▸ Supplied data

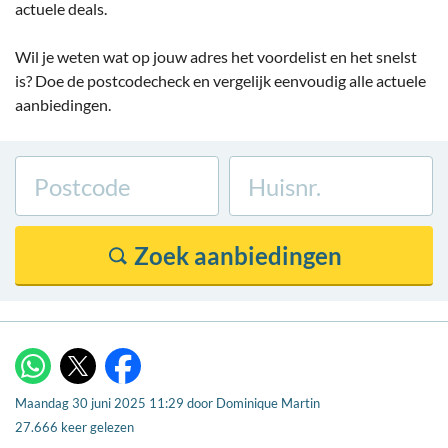
actuele deals.
Wil je weten wat op jouw adres het voordelist en het snelst
is? Doe de postcodecheck en vergelijk eenvoudig alle actuele
aanbiedingen.
X
WhatsApp
Facebook
Maandag 30 juni 2025 11:29
door
Dominique Martin
27.666 keer gelezen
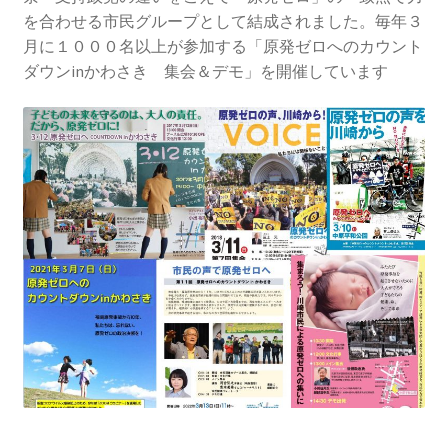
2013.3.10 第２回原発ゼロへのカウントダウンinかわ
を合わせる市民グループとして結成されました。毎年３
さき 集会
月に１０００名以上が参加する「原発ゼロへのカウント
ダウンinかわさき 集会＆デモ」を開催しています
2014.3.16 第３回原発ゼロへのカウントダウンinかわ
さき 集会
2014.10.13 「今こそ９条inかわさき」大集会 第二分
科会【原発は人権問題だ】 福島からの発言
2022.3.13 第11回原発ゼロへのカウントダウンinかわ
さき 集会
2015.3.8 第4回原発ゼロへのカウントダウンinかわさ
き 集会
2016.1.31 日本と原発上映会＆講演会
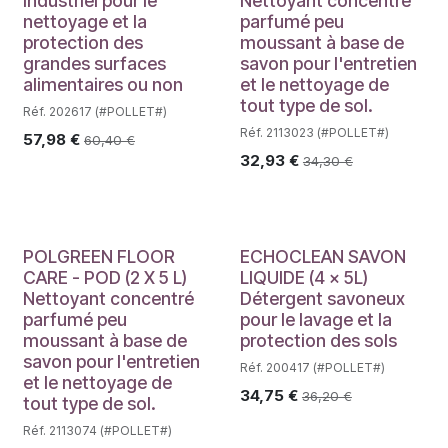
Industriel pour le
Nettoyant concentré
nettoyage et la
parfumé peu
protection des
moussant à base de
grandes surfaces
savon pour l'entretien
alimentaires ou non
et le nettoyage de
tout type de sol.
Réf. 202617 (#POLLET#)
Réf. 2113023 (#POLLET#)
57,98
€
60,40
€
32,93
€
34,30
€
POLGREEN FLOOR
ECHOCLEAN SAVON
CARE - POD (2 X 5 L)
LIQUIDE (4 x 5L)
Nettoyant concentré
Détergent savoneux
parfumé peu
pour le lavage et la
moussant à base de
protection des sols
savon pour l'entretien
Réf. 200417 (#POLLET#)
et le nettoyage de
34,75
€
36,20
€
tout type de sol.
Réf. 2113074 (#POLLET#)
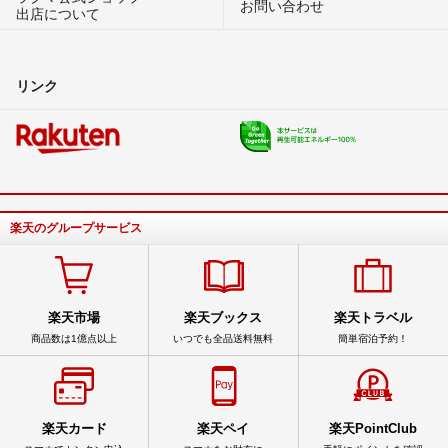
お問い合わせ
出店について
リンク
楽天のグループサービス
楽天市場
楽天ブックス
楽天トラベル
商品数は1億点以上
いつでも全品送料無料
簡単宿泊予約！
楽天カード
楽天ペイ
楽天PointClub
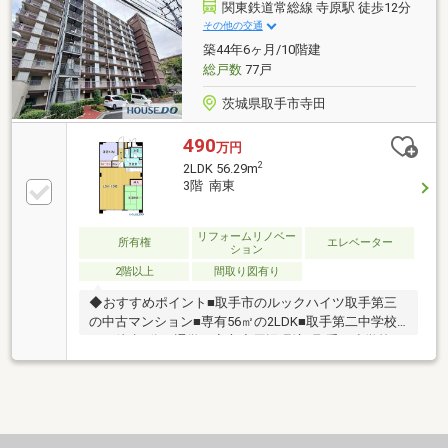
関東鉄道常総線 寺原駅 徒歩12分
その他の交通
築44年6ヶ月/10階建
総戸数
77戸
茨城県取手市寺田
490
万円
2
2LDK 56.29m
3階 南東
リフォームリノベー
所有権
エレベーター
ション
2階以上
間取り図有り
◆おすすめポイント■取手市のルックハイツ取手第三
の中古マンション■専有56㎡の2LDK■取手第二中学校
まで徒歩4分で通学も安心◆周辺環境■取手西小学校へ
は徒歩約9分■寺原駅へは徒歩約12分■スーパーママも
生活圏で買い物便利◆ご案内取手市のルックハイツ取
手第三です。室内はぜひ現地でご覧ください。お気軽
にお問い合わせください。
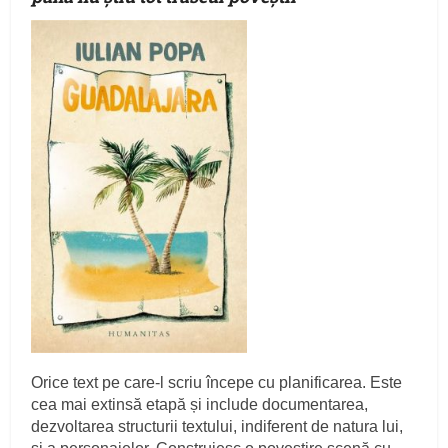
Orice text pe care-l scriu începe cu planificarea. Este
cea mai extinsă etapă și include documentarea,
dezvoltarea structurii textului, indiferent de natura lui,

▸ Problem description
Output every line of text shown with the items above, unchanged and in the same order, leaving out the pictures.

▸ Answer section
actuele deals.
Wil je weten wat op jouw adres het voordelist en het snelst
is? Doe de postcodecheck en vergelijk eenvoudig alle actuele
aanbiedingen.
X
WhatsApp
Facebook
Maandag 30 juni 2025 11:29
door
Dominique Martin
27.666 keer gelezen
2013.3.10 第２回原発ゼロへのカウントダウンinかわ
を合わせる市民グループとして結成されました。毎年３
さき 集会
月に１０００名以上が参加する「原発ゼロへのカウント
ダウンinかわさき 集会＆デモ」を開催しています
2014.3.16 第３回原発ゼロへのカウントダウンinかわ
さき 集会
2014.10.13 「今こそ９条inかわさき」大集会 第二分
科会【原発は人権問題だ】 福島からの発言
2022.3.13 第11回原発ゼロへのカウントダウンinかわ
さき 集会
2015.3.8 第4回原発ゼロへのカウントダウンinかわさ
き 集会
2016.1.31 日本と原発上映会＆講演会
Industriel pour le
Nettoyant concentré
nettoyage et la
parfumé peu
protection des
moussant à base de
grandes surfaces
savon pour l'entretien
alimentaires ou non
et le nettoyage de
tout type de sol.
Réf. 202617 (#POLLET#)
Réf. 2113023 (#POLLET#)
57,98
€
60,40
€
32,93
€
34,30
€
POLGREEN FLOOR
ECHOCLEAN SAVON
CARE - POD (2 X 5 L)
LIQUIDE (4 x 5L)
Nettoyant concentré
Détergent savoneux
parfumé peu
pour le lavage et la
moussant à base de
protection des sols
savon pour l'entretien
Réf. 200417 (#POLLET#)
et le nettoyage de
34,75
€
36,20
€
tout type de sol.
Réf. 2113074 (#POLLET#)
お問い合わせ
出店について
リンク
楽天のグループサービス
楽天市場
楽天ブックス
楽天トラベル
商品数は1億点以上
いつでも全品送料無料
簡単宿泊予約！
楽天カード
楽天ペイ
楽天PointClub
関東鉄道常総線 寺原駅 徒歩12分
その他の交通
築44年6ヶ月/10階建
総戸数
77戸
茨城県取手市寺田
490
万円
2
2LDK 56.29m
3階 南東
リフォームリノベー
所有権
エレベーター
ション
2階以上
間取り図有り
◆おすすめポイント■取手市のルックハイツ取手第三
の中古マンション■専有56㎡の2LDK■取手第二中学校
まで徒歩4分で通学も安心◆周辺環境■取手西小学校へ
は徒歩約9分■寺原駅へは徒歩約12分■スーパーママも
生活圏で買い物便利◆ご案内取手市のルックハイツ取
手第三です。室内はぜひ現地でご覧ください。お気軽
にお問い合わせください。
Orice text pe care-l scriu începe cu planificarea. Este
cea mai extinsă etapă și include documentarea,
dezvoltarea structurii textului, indiferent de natura lui,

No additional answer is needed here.